## [WHAT IS EXPECTED]
The expected output is an exact restatement of all the records.

## [PROVIDED DATA]
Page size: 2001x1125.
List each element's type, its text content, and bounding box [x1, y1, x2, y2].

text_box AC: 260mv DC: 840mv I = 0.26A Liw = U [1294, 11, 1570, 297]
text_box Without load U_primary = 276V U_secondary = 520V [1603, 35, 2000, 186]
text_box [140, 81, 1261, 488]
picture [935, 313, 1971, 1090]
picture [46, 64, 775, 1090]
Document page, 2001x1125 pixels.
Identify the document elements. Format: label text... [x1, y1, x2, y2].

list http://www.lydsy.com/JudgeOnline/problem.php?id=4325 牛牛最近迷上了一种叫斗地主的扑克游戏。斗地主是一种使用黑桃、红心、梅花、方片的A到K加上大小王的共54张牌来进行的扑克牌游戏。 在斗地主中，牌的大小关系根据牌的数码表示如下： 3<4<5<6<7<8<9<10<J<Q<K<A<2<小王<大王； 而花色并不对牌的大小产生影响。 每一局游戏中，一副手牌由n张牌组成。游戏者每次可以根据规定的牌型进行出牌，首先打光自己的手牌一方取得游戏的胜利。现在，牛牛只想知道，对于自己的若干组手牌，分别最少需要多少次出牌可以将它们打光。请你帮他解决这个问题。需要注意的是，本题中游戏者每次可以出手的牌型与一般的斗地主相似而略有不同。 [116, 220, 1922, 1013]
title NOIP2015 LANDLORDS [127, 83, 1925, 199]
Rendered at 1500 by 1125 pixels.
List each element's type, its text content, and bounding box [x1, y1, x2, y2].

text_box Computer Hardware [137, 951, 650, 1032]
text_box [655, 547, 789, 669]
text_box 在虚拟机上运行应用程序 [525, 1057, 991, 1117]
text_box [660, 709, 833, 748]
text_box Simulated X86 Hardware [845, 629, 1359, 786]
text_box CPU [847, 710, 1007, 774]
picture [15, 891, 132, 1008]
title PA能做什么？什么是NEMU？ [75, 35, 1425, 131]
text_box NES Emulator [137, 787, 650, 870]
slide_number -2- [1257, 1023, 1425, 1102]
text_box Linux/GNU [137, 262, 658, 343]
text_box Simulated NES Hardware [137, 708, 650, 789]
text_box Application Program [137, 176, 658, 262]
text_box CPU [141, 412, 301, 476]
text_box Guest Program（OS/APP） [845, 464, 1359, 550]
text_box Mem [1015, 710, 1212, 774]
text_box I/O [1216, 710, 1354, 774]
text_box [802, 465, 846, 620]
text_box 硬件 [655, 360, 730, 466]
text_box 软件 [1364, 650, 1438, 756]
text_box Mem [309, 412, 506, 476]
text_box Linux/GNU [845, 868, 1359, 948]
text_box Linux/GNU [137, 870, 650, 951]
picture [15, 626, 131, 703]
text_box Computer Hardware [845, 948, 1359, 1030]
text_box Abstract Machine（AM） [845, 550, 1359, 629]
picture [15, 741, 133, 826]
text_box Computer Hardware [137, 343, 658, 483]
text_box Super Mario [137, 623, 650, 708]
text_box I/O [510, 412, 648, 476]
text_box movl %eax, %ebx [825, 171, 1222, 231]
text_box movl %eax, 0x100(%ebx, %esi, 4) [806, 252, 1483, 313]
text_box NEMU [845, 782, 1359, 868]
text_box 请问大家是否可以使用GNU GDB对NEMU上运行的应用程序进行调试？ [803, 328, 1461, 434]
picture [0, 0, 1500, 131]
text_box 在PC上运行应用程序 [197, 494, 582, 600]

## [RESPONSE TO THE EXERCISE]
Page size: 2001x1125.
List each element's type, its text content, and bounding box [x1, y1, x2, y2].

text_box AC: 260mv DC: 840mv I = 0.26A Liw = U [1294, 11, 1570, 297]
text_box Without load U_primary = 276V U_secondary = 520V [1603, 35, 2000, 186]
text_box [140, 81, 1261, 488]
picture [935, 313, 1971, 1090]
picture [46, 64, 775, 1090]
Document page, 2001x1125 pixels.
Identify the document elements. Format: label text... [x1, y1, x2, y2].

list http://www.lydsy.com/JudgeOnline/problem.php?id=4325 牛牛最近迷上了一种叫斗地主的扑克游戏。斗地主是一种使用黑桃、红心、梅花、方片的A到K加上大小王的共54张牌来进行的扑克牌游戏。 在斗地主中，牌的大小关系根据牌的数码表示如下： 3<4<5<6<7<8<9<10<J<Q<K<A<2<小王<大王； 而花色并不对牌的大小产生影响。 每一局游戏中，一副手牌由n张牌组成。游戏者每次可以根据规定的牌型进行出牌，首先打光自己的手牌一方取得游戏的胜利。现在，牛牛只想知道，对于自己的若干组手牌，分别最少需要多少次出牌可以将它们打光。请你帮他解决这个问题。需要注意的是，本题中游戏者每次可以出手的牌型与一般的斗地主相似而略有不同。 [116, 220, 1922, 1013]
title NOIP2015 LANDLORDS [127, 83, 1925, 199]
Rendered at 1500 by 1125 pixels.
List each element's type, its text content, and bounding box [x1, y1, x2, y2].

text_box Computer Hardware [137, 951, 650, 1032]
text_box [655, 547, 789, 669]
text_box 在虚拟机上运行应用程序 [525, 1057, 991, 1117]
text_box [660, 709, 833, 748]
text_box Simulated X86 Hardware [845, 629, 1359, 786]
text_box CPU [847, 710, 1007, 774]
picture [15, 891, 132, 1008]
title PA能做什么？什么是NEMU？ [75, 35, 1425, 131]
text_box NES Emulator [137, 787, 650, 870]
slide_number -2- [1257, 1023, 1425, 1102]
text_box Linux/GNU [137, 262, 658, 343]
text_box Simulated NES Hardware [137, 708, 650, 789]
text_box Application Program [137, 176, 658, 262]
text_box CPU [141, 412, 301, 476]
text_box Guest Program（OS/APP） [845, 464, 1359, 550]
text_box Mem [1015, 710, 1212, 774]
text_box I/O [1216, 710, 1354, 774]
text_box [802, 465, 846, 620]
text_box 硬件 [655, 360, 730, 466]
text_box 软件 [1364, 650, 1438, 756]
text_box Mem [309, 412, 506, 476]
text_box Linux/GNU [845, 868, 1359, 948]
text_box Linux/GNU [137, 870, 650, 951]
picture [15, 626, 131, 703]
text_box Computer Hardware [845, 948, 1359, 1030]
text_box Abstract Machine（AM） [845, 550, 1359, 629]
picture [15, 741, 133, 826]
text_box Computer Hardware [137, 343, 658, 483]
text_box Super Mario [137, 623, 650, 708]
text_box I/O [510, 412, 648, 476]
text_box movl %eax, %ebx [825, 171, 1222, 231]
text_box movl %eax, 0x100(%ebx, %esi, 4) [806, 252, 1483, 313]
text_box NEMU [845, 782, 1359, 868]
text_box 请问大家是否可以使用GNU GDB对NEMU上运行的应用程序进行调试？ [803, 328, 1461, 434]
picture [0, 0, 1500, 131]
text_box 在PC上运行应用程序 [197, 494, 582, 600]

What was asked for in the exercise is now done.